论文标题
最大值类似数据的最佳分布次采样,并具有大量数据
Optimal Distributed Subsampling for Maximum Quasi-Likelihood Estimators with Massive Data
论文作者
论文摘要
非均匀的亚采样方法可有效减轻计算负担并维持大量数据的估计效率。现有方法主要集中于替换的次采样,其计算效率很高。如果数据量如此之大,以至于不能一次计算非均匀的亚采样概率,则可以实现用更换的子采样。本文使用泊松子采样解决了这个问题。我们首先在A级和L型标准下的准类估计的背景下得出了最佳的泊松子采样概率。对于具有近似最佳亚采样概率的实际实现算法,我们建立了所得估计器的一致性和渐近态性。为了处理完整数据存储在不同块或多个位置的情况,我们开发了一个分布式的亚采样框架,其中在完整数据的较小分区中同时计算统计信息。研究了所得聚集估计量的渐近特性。我们通过模拟和真实数据集的数值实验来说明和评估提出的策略。

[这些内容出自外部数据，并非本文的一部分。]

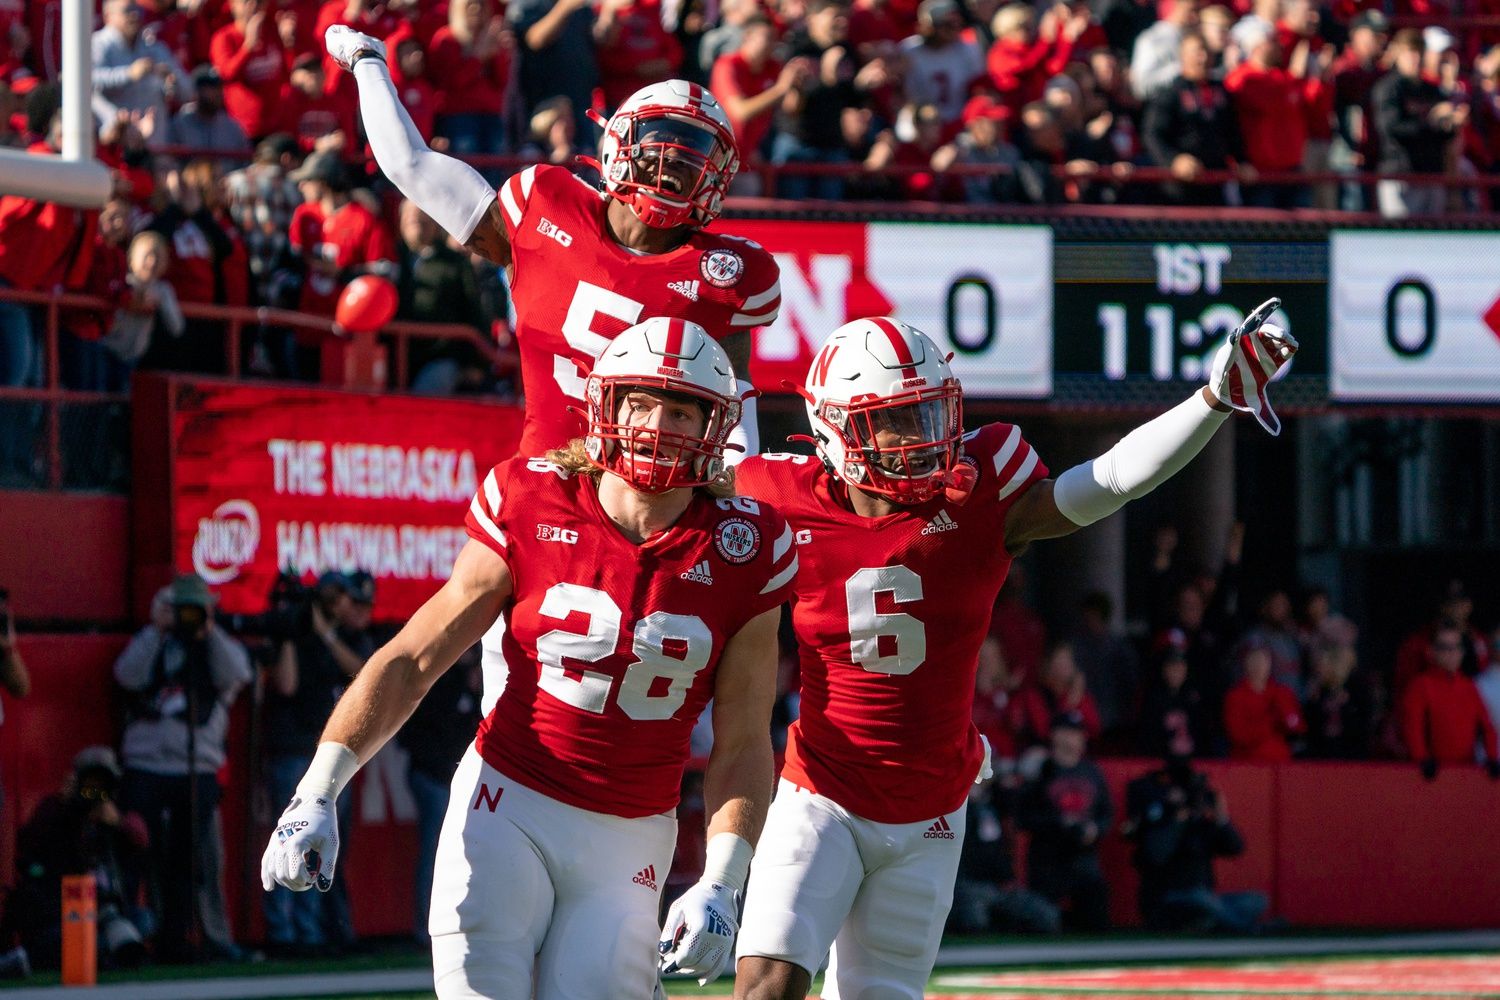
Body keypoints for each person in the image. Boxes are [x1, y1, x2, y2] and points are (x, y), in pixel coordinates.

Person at [731, 303, 1297, 999]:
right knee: (766, 985)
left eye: (929, 414)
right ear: (833, 431)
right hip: (822, 792)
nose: (922, 438)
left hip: (932, 808)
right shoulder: (775, 496)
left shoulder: (984, 485)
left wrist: (1212, 401)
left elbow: (1112, 479)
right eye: (896, 421)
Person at [262, 320, 798, 996]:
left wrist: (723, 878)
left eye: (681, 408)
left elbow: (746, 737)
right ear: (604, 404)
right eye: (638, 401)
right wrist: (319, 787)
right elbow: (413, 658)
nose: (656, 423)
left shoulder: (745, 546)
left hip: (632, 836)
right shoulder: (530, 498)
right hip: (508, 804)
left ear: (715, 425)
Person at [327, 25, 780, 461]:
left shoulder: (725, 273)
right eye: (662, 142)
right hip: (547, 485)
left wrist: (735, 490)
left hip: (658, 503)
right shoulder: (545, 206)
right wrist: (368, 62)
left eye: (695, 154)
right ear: (618, 141)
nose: (675, 162)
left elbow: (734, 403)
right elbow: (411, 165)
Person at [113, 574, 253, 963]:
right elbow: (127, 675)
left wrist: (208, 629)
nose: (187, 617)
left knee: (195, 861)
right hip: (145, 766)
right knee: (139, 854)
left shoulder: (216, 645)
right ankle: (133, 939)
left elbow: (238, 674)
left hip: (196, 770)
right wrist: (157, 630)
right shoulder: (152, 640)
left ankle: (198, 938)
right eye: (183, 610)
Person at [261, 570, 371, 956]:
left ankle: (310, 932)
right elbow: (286, 684)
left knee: (320, 847)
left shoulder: (344, 638)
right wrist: (294, 630)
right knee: (290, 839)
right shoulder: (293, 634)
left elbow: (362, 672)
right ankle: (282, 933)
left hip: (330, 755)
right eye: (337, 595)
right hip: (293, 749)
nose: (343, 603)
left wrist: (325, 633)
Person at [3, 747, 149, 972]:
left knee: (143, 921)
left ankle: (105, 952)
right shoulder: (55, 808)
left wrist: (117, 823)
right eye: (89, 782)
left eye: (101, 783)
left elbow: (141, 840)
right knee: (65, 941)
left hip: (107, 910)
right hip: (65, 911)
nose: (94, 790)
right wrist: (65, 807)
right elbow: (28, 845)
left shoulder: (116, 810)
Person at [396, 642, 483, 945]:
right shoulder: (441, 683)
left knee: (465, 853)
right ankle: (428, 926)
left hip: (459, 778)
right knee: (436, 854)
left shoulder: (474, 686)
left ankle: (457, 922)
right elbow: (424, 733)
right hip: (434, 775)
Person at [1124, 754, 1268, 932]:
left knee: (1256, 900)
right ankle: (1248, 929)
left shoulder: (1201, 822)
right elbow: (1156, 855)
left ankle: (1208, 923)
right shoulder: (1158, 817)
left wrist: (1222, 819)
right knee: (1202, 901)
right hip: (1168, 898)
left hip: (1203, 895)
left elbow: (1235, 848)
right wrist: (1177, 820)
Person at [1016, 713, 1112, 931]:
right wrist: (1058, 823)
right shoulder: (1041, 771)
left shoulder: (1092, 772)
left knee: (1095, 924)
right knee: (1044, 924)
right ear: (1054, 736)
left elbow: (1106, 815)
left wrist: (1094, 829)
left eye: (1077, 734)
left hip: (1083, 859)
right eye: (1067, 733)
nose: (1073, 739)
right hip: (1048, 860)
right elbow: (1024, 818)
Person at [1401, 623, 1500, 780]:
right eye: (1444, 647)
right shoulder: (1420, 686)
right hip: (1433, 774)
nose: (1451, 653)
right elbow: (1413, 727)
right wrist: (1421, 758)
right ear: (1431, 651)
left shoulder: (1469, 686)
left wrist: (1492, 758)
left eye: (1456, 647)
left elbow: (1487, 726)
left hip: (1467, 772)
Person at [1223, 639, 1305, 761]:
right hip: (1247, 763)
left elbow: (1297, 726)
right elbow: (1238, 734)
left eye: (1263, 660)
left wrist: (1284, 717)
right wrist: (1269, 722)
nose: (1258, 665)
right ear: (1245, 663)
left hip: (1280, 764)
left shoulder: (1282, 693)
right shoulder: (1235, 696)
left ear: (1270, 663)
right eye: (1253, 660)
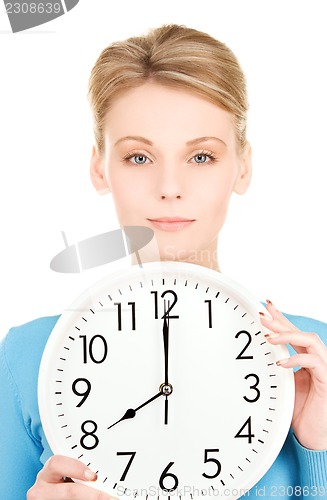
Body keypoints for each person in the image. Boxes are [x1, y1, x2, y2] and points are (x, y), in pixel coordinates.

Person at [0, 23, 326, 500]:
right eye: (138, 157)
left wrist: (317, 449)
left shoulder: (315, 362)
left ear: (243, 166)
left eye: (201, 157)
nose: (170, 186)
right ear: (99, 167)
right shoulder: (27, 360)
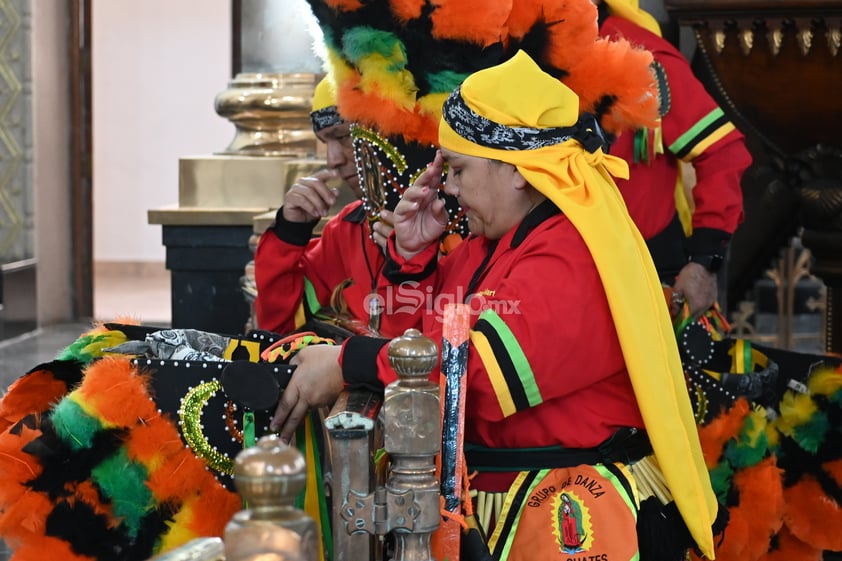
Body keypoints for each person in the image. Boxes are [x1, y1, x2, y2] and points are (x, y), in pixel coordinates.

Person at [270, 50, 722, 561]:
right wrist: (412, 260)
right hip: (500, 505)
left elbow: (475, 379)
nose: (451, 190)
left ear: (519, 171)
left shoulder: (572, 253)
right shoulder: (489, 246)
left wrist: (346, 363)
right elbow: (419, 345)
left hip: (572, 516)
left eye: (459, 170)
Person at [597, 0, 752, 319]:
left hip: (646, 278)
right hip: (560, 276)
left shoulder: (639, 56)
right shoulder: (514, 56)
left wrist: (704, 261)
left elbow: (724, 153)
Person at [254, 76, 415, 338]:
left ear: (389, 132)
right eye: (324, 142)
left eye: (343, 137)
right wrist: (288, 233)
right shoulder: (346, 231)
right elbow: (279, 331)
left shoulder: (458, 227)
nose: (333, 160)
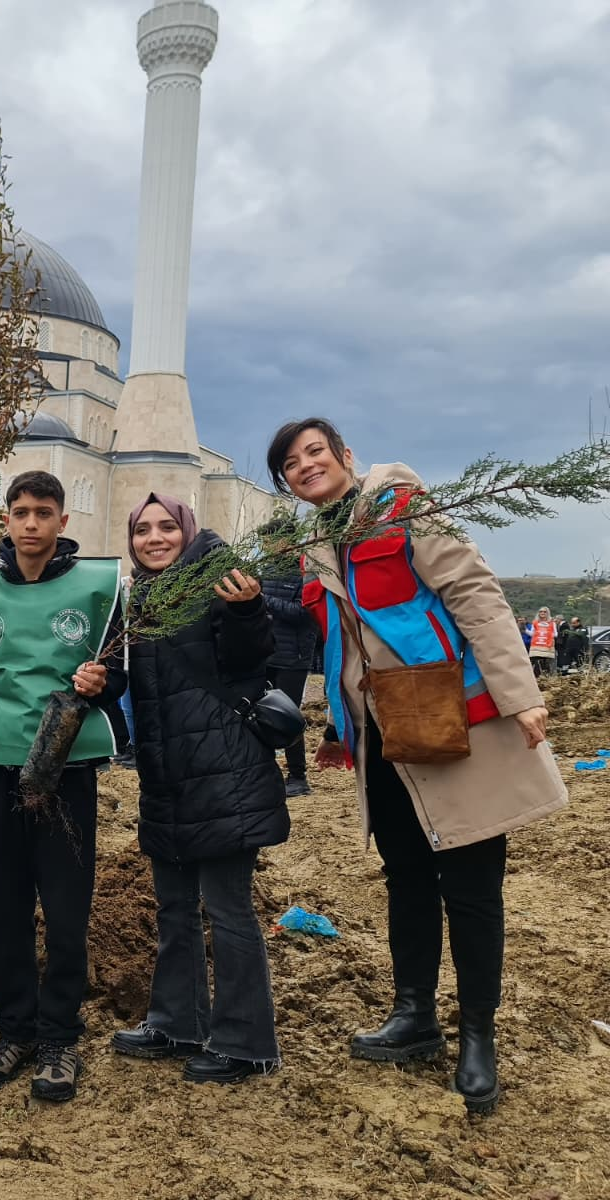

Nonuniform subsampling methods are effective to reduce computational burden and maintain estimation efficiency for massive data. Existing methods mostly focus on subsampling with replacement due to its high computational efficiency. If the data volume is so large that nonuniform subsampling probabilities cannot be calculated all at once, then subsampling with replacement is infeasible to implement. This paper solves this problem using Poisson subsampling. We first derive optimal Poisson subsampling probabilities in the context of quasi-likelihood estimation under the A- and L-optimality criteria. For a practically implementable algorithm with approximated optimal subsampling probabilities, we establish the consistency and asymptotic normality of the resultant estimators. To deal with the situation that the full data are stored in different blocks or at multiple locations, we develop a distributed subsampling framework, in which statistics are computed simultaneously on smaller partitions of the full data. Asymptotic properties of the resultant aggregated estimator are investigated. We illustrate and evaluate the proposed strategies through numerical experiments on simulated and real data sets.